[Document images with source code]
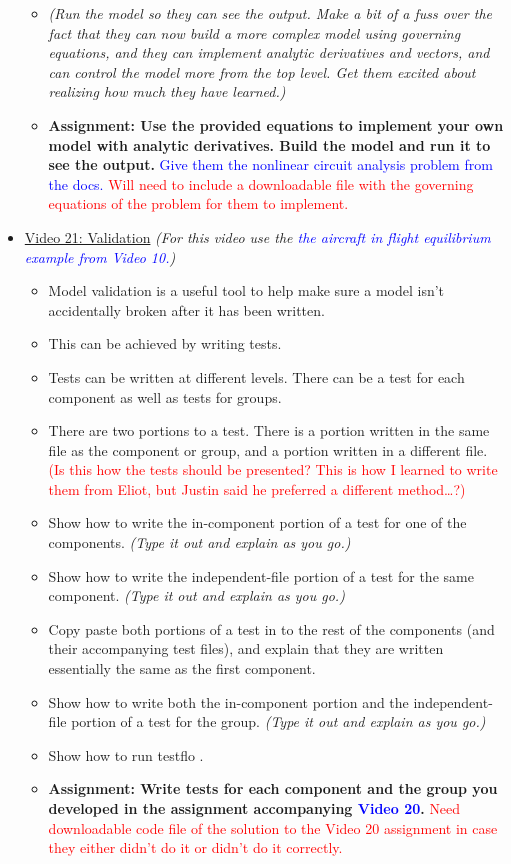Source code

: \documentclass[12pt, letterpaper]{article}
\begin{document}
\begin{itemize}
\begin{itemize}
			\item \textit{(Run the model so they can see the output. Make a bit of a fuss over the fact that they can now build a more complex model using governing equations, and they can implement analytic derivatives and vectors, and can control the model more from the top level. Get them excited about realizing how much they have learned.)}
			\item \textbf{Assignment: Use the provided equations to implement your own model with analytic derivatives. Build the model and run it to see the output.} \textcolor{blue}{Give them the nonlinear circuit analysis problem from the docs.} \textcolor{red}{Will need to include a downloadable file with the governing equations of the problem for them to implement.}
		\end{itemize}
		
	\item \underline{Video 21: Validation} \textit{(For this video use the \textcolor{blue}{the aircraft in flight equilibrium example from Video 10.})} 
		\begin{itemize}
			\item Model validation is a useful tool to help make sure a model isn’t accidentally broken after it has been written.
			\item This can be achieved by writing tests.
			\item Tests can be written at different levels. There can be a test for each component as well as tests for groups. 
			\item There are two portions to a test. There is a portion written in the same file as the component or group, and a portion written in a different file. \textcolor{red}{(Is this how the tests should be presented? This is how I learned to write them from Eliot, but Justin said he preferred a different method…?)}
			\item Show how to write the in-component portion of a test for one of the components. \textit{(Type it out and explain as you go.)}
			\item Show how to write the independent-file portion of a test for the same component. \textit{(Type it out and explain as you go.)}
			\item Copy paste both portions of a test in to the rest of the components (and their accompanying test files), and explain that they are written essentially the same as the first component.
			\item Show how to write both the in-component portion and the independent-file portion of a test for the group. \textit{(Type it out and explain as you go.)}
			\item Show how to run testflo .
			\item \textbf{Assignment: Write tests for each component and the group you developed in the assignment accompanying \textcolor{blue}{Video 20}.} \textcolor{red}{Need downloadable code file of the solution to the Video 20 assignment in case they either didn't do it or didn't do it correctly.}
		\end{itemize}
	

\end{itemize}
\end{document}
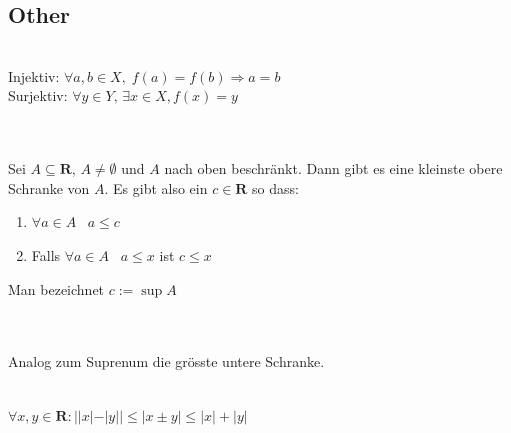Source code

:\documentclass[10pt]{article}
\begin{document}
\begin{multicols*}{3}
  \section{Other}
  \hypertarget{sec:3}{}
  \\
  Injektiv: $\forall a, b \in X, \;f(a) = f(b) \Rightarrow a = b$\\
  Surjektiv: $\forall y \in Y, \, \exists x \in X, f(x) = y$\\ \\
  \\
  Sei $A \subseteq \mathbf{R}$, $ A \neq \emptyset$ und $A$ nach oben beschränkt. Dann gibt es
  eine kleinste obere Schranke von $A$. Es gibt also ein $c \in \mathbf{R}$ so dass:
  \begin{enumerate}
    \item $\forall a \in A \; \; \; a \leq c$
    \item Falls $\forall a \in A \; \; \; a \leq x$ ist $c \leq x$
  \end{enumerate}
  Man bezeichnet $c := \sup A$ \\ \\
  \\
  Analog zum Suprenum die grösste untere Schranke.\\ \\
  \begin{center}
    $\forall x, y \in \mathbf{R} : ||x| - |y|| \leq |x \pm y| \leq |x| + |y|$
  \end{center}
  \begin{center}

\end{center}
\end{multicols*}
\end{document}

**What is required**
Omit every picture, and please return the entries exactly from the first line through the line with "the first component.", both included.

**Exercise result**
Source code

: \documentclass[12pt, letterpaper]{article}
\begin{document}
\begin{itemize}
\begin{itemize}
			\item \textit{(Run the model so they can see the output. Make a bit of a fuss over the fact that they can now build a more complex model using governing equations, and they can implement analytic derivatives and vectors, and can control the model more from the top level. Get them excited about realizing how much they have learned.)}
			\item \textbf{Assignment: Use the provided equations to implement your own model with analytic derivatives. Build the model and run it to see the output.} \textcolor{blue}{Give them the nonlinear circuit analysis problem from the docs.} \textcolor{red}{Will need to include a downloadable file with the governing equations of the problem for them to implement.}
		\end{itemize}
		
	\item \underline{Video 21: Validation} \textit{(For this video use the \textcolor{blue}{the aircraft in flight equilibrium example from Video 10.})} 
		\begin{itemize}
			\item Model validation is a useful tool to help make sure a model isn’t accidentally broken after it has been written.
			\item This can be achieved by writing tests.
			\item Tests can be written at different levels. There can be a test for each component as well as tests for groups. 
			\item There are two portions to a test. There is a portion written in the same file as the component or group, and a portion written in a different file. \textcolor{red}{(Is this how the tests should be presented? This is how I learned to write them from Eliot, but Justin said he preferred a different method…?)}
			\item Show how to write the in-component portion of a test for one of the components. \textit{(Type it out and explain as you go.)}
			\item Show how to write the independent-file portion of a test for the same component. \textit{(Type it out and explain as you go.)}
			\item Copy paste both portions of a test in to the rest of the components (and their accompanying test files), and explain that they are written essentially the same as the first component.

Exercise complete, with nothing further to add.